**SOURCE MATERIAL**:
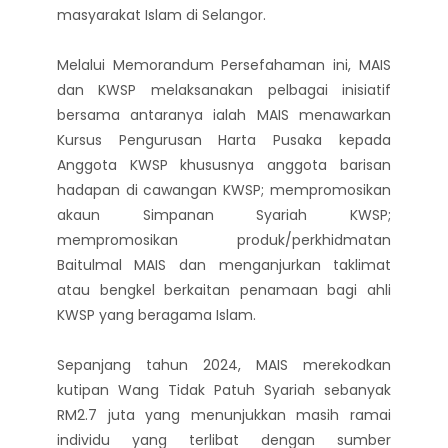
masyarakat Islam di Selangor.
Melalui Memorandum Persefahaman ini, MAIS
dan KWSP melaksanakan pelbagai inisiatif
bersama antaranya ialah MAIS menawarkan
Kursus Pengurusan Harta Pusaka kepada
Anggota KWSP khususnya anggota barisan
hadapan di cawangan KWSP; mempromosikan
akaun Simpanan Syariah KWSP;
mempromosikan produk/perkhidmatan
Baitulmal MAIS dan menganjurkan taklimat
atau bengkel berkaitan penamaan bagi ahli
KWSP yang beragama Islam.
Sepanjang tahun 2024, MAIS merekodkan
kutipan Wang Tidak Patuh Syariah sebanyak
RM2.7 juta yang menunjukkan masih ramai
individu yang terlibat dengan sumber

**REQUIREMENT**: Across the listing, count every line with the word "yang" in it. Answer with the number alone.

**ANSWER FOR THIS EXERCISE**: 3